* **Task item**
Provide only the number of lines below in which the string "RADS" occurs.

* **Working data**

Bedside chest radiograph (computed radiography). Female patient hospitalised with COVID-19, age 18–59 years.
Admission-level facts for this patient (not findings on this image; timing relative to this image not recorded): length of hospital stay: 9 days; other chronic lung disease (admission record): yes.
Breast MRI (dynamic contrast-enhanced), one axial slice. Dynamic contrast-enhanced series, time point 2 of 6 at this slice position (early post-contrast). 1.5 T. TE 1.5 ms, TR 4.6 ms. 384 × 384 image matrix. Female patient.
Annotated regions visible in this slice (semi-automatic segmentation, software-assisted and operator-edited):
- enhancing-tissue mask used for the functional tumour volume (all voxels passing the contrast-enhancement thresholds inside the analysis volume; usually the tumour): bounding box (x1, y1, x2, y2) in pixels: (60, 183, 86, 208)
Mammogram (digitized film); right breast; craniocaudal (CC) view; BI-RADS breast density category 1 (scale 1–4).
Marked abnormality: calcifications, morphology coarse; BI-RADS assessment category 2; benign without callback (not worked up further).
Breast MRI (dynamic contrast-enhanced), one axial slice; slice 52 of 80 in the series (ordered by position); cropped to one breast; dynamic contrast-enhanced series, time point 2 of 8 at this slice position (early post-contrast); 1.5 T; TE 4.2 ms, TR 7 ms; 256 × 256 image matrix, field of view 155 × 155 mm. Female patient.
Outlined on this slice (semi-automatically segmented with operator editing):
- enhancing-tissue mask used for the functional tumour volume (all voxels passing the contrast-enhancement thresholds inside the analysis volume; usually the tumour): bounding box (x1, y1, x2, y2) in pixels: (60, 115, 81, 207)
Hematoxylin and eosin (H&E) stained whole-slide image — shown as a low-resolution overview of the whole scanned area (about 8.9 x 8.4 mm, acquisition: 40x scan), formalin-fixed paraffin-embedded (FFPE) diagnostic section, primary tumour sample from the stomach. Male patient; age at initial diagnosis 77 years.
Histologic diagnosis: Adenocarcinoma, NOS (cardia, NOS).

* **Response area**
2